_任務說明 A_
請把手勢識別文章中從「實作「即時辨識 + 即時回饋」的手勢系統」到「super(SimpleCNN, self).__init__()」之間的文字（頭尾兩處都包括）一字不差地抄下來。
_任務說明 B_
根據手勢識別文章，判斷下面每個說法對不對，回答「是」或「否」，並引用文章裡能判定的原文：(i) 程式載入的模型檔案叫 model.pth；(ii) MediaPipe Hands 設定成最多偵測兩隻手；(iii) 影像送進模型前會縮放成 28×28。
═══ 閱讀段落
Day 10 | 手勢識別 (4)：即時辨識＋即時回饋，打造更貼近使用者的手勢系統 - iT 邦幫忙::一起幫忙解決難題，拯救 IT 人的一天

2025 iThome 鐵人賽

DAY 10

AI & Data

感知你的動作與情緒：深度學習在人機互動的應用系列第 10 篇

Day 10 | 手勢識別 (4)：即時辨識＋即時回饋，打造更貼近使用者的手勢系統

17th鐵人賽手勢識別 cnn mediapipe opencv

minsnow

2025-09-12 20:50:30

162 瀏覽

分享至

前言

在前幾篇文章中，我們已經成功完成了 Sign Language MNIST 資料集的訓練，並透過 CNN 模型進行手勢分類。接下來會將模型與 MediaPipe Hands 與 OpenCV 結合，讓電腦能夠在即時影像中辨識手勢。要讓這個系統更貼近真實應用場景，僅僅能輸出單次的推論結果還不夠，我們還需要即時的回饋機制，例如：

在影像畫面上疊加手勢字母與信心度
過濾錯誤輸入（如 ROI 太小或信心度太低時不輸出）
提供即時串流結果，讓使用者知道系統的連續辨識狀態

實作「即時辨識 + 即時回饋」的手勢系統

import cv2
import mediapipe as mp
import torch
import torchvision.transforms as transforms
from PIL import Image
import torch.nn as nn

CNN 模型結構 (與訓練一致)

class SimpleCNN(nn.Module):
    def __init__(self, num_classes=24):
        super(SimpleCNN, self).__init__()
        self.cnn = nn.Sequential(
            nn.Conv2d(1, 32, 3, padding=1), nn.ReLU(),
            nn.MaxPool2d(2),
            nn.Conv2d(32, 64, 3, padding=1), nn.ReLU(),
            nn.MaxPool2d(2),
            nn.Conv2d(64, 128, 3, padding=1), nn.ReLU(),
            nn.MaxPool2d(2),
        )
        self.fc = nn.Sequential(
            nn.Flatten(),
            nn.Linear(128 * 3 * 3, 256), nn.ReLU(),
            nn.Dropout(0.3),
            nn.Linear(256, num_classes)
        )

    def forward(self, x):
        return self.fc(self.cnn(x))

載入模型

device = torch.device("cuda" if torch.cuda.is_available() else "cpu")
model = SimpleCNN().to(device)
model.load_state_dict(torch.load("model.pth", map_location=device))
model.eval()

MediaPipe Hands 初始化

mp_hands = mp.solutions.hands
hands = mp_hands.Hands(static_image_mode=False, max_num_hands=1)
mp_draw = mp.solutions.drawing_utils

OpenCV 開啟鏡頭

cap = cv2.VideoCapture(0)

影像轉換設定

transform = transforms.Compose([
    transforms.Resize((28, 28)),
    transforms.Grayscale(), 
    transforms.ToTensor(),
])

推論主迴圈

while True:
    ret, frame = cap.read()
══════
═══ 所附記錄
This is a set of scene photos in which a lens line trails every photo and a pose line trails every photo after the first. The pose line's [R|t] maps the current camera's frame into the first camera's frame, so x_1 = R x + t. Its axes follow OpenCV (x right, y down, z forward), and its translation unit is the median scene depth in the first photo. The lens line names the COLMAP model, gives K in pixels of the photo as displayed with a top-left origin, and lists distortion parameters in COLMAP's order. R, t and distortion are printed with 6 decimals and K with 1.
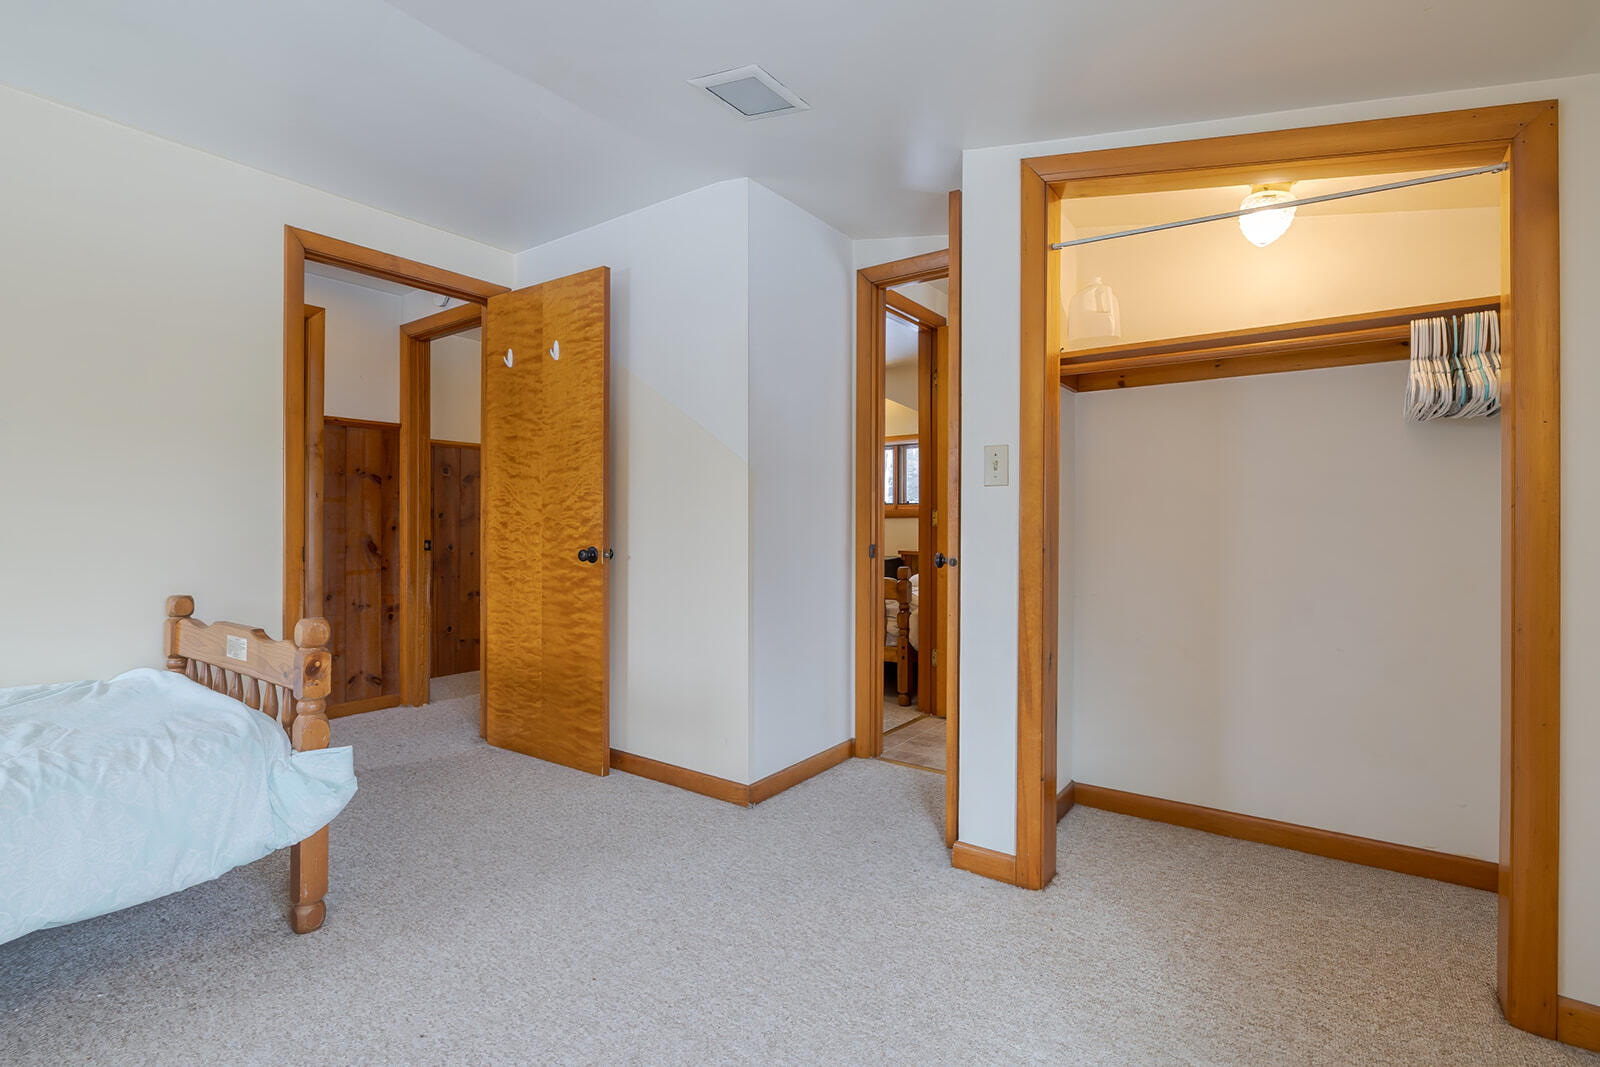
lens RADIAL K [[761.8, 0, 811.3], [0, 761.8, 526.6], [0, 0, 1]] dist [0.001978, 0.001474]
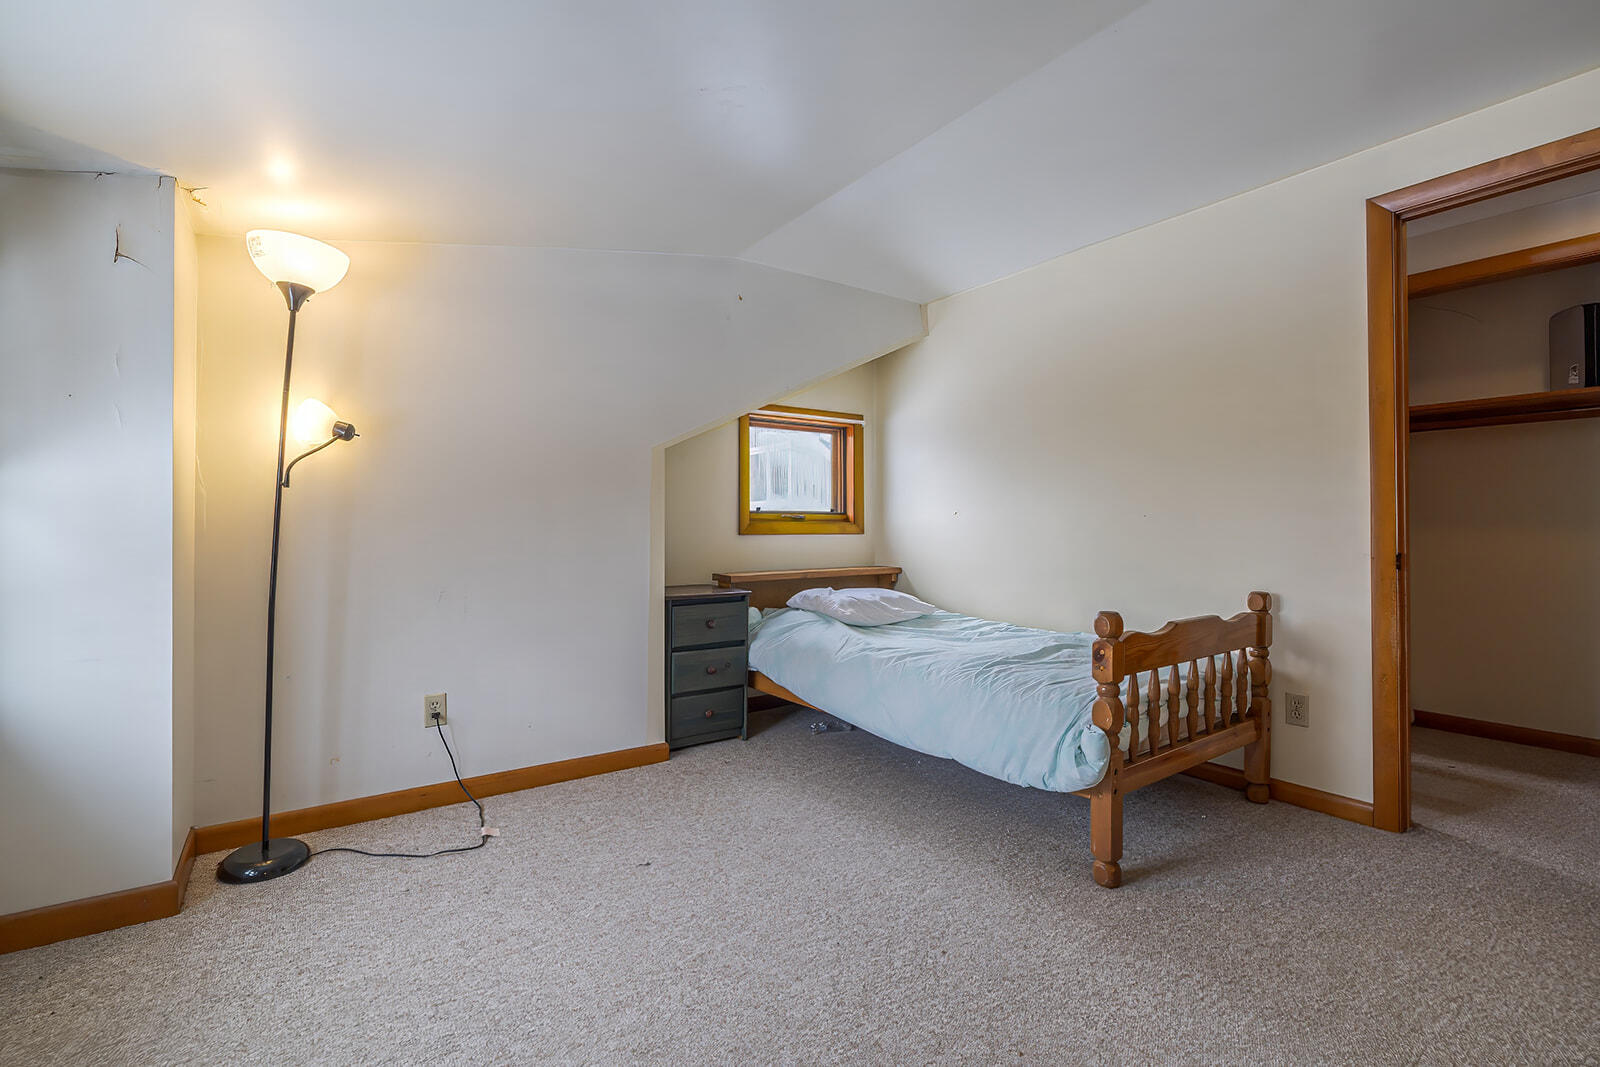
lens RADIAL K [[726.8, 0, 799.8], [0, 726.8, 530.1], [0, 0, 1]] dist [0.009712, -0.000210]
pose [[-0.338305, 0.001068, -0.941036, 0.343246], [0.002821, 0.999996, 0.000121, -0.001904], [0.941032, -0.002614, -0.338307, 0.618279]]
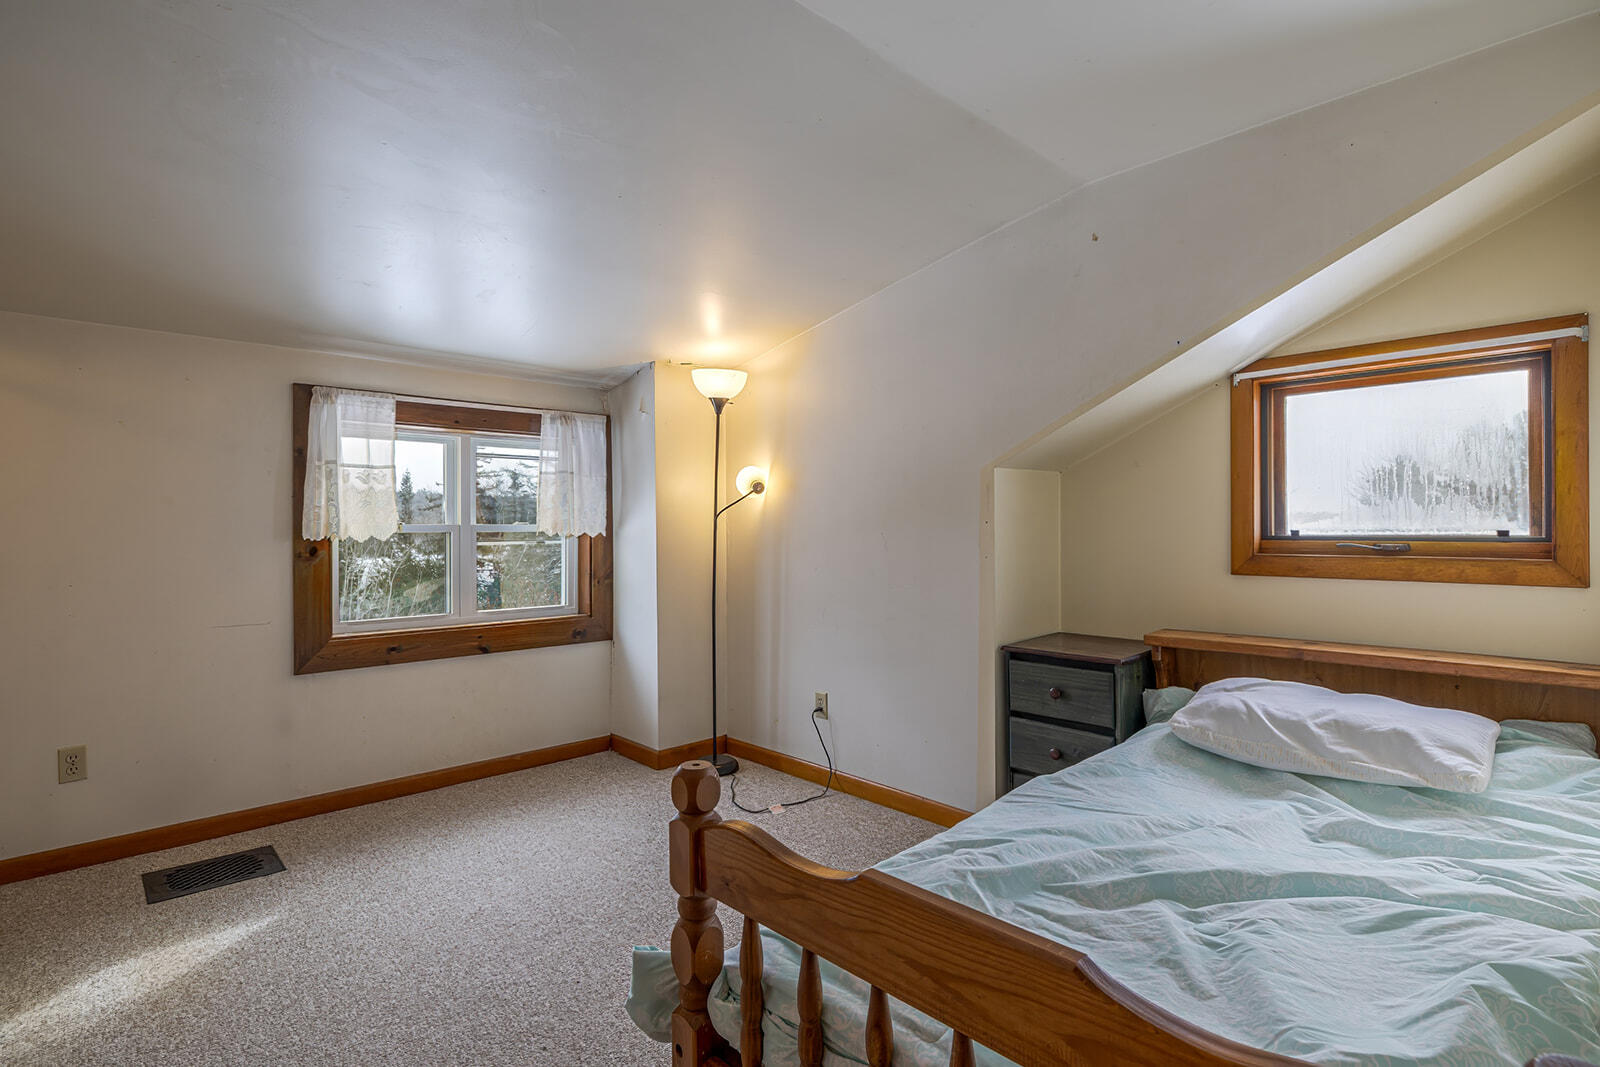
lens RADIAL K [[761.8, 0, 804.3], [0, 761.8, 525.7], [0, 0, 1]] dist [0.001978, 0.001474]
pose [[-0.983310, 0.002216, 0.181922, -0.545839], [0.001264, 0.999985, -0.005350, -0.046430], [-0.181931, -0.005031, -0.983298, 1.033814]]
══════
═══ 所附記錄
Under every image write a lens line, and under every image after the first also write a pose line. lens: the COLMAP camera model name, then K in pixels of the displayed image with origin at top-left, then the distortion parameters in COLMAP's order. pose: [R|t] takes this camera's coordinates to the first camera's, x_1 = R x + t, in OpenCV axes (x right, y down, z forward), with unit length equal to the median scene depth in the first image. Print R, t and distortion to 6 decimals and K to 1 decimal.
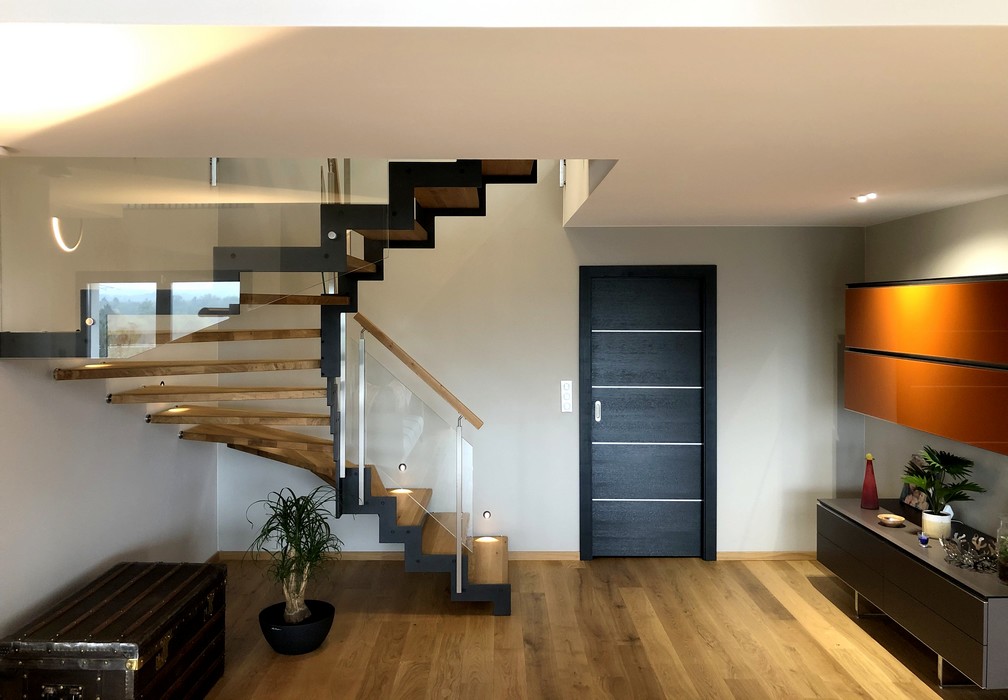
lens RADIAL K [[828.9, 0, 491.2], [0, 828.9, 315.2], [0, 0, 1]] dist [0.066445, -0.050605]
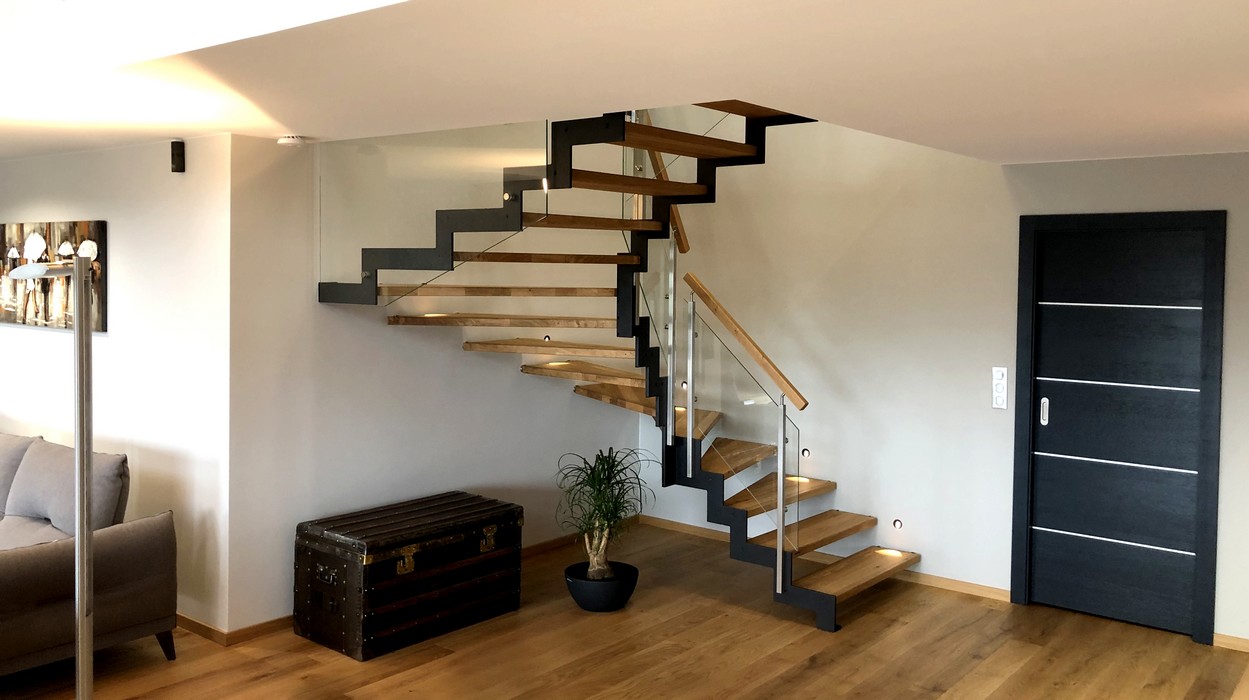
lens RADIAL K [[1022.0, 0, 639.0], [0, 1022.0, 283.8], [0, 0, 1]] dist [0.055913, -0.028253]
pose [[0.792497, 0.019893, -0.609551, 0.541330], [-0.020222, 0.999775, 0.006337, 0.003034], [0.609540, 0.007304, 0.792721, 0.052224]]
══════
_參考答案 A_
實作「即時辨識 + 即時回饋」的手勢系統

import cv2
import mediapipe as mp
import torch
import torchvision.transforms as transforms
from PIL import Image
import torch.nn as nn

CNN 模型結構 (與訓練一致)

class SimpleCNN(nn.Module):
    def __init__(self, num_classes=24):
        super(SimpleCNN, self).__init__()

_參考答案 B_
(i) 是：「torch.load("model.pth", map_location=device)」
(ii) 否：「max_num_hands=1」
(iii) 是：「transforms.Resize((28, 28))」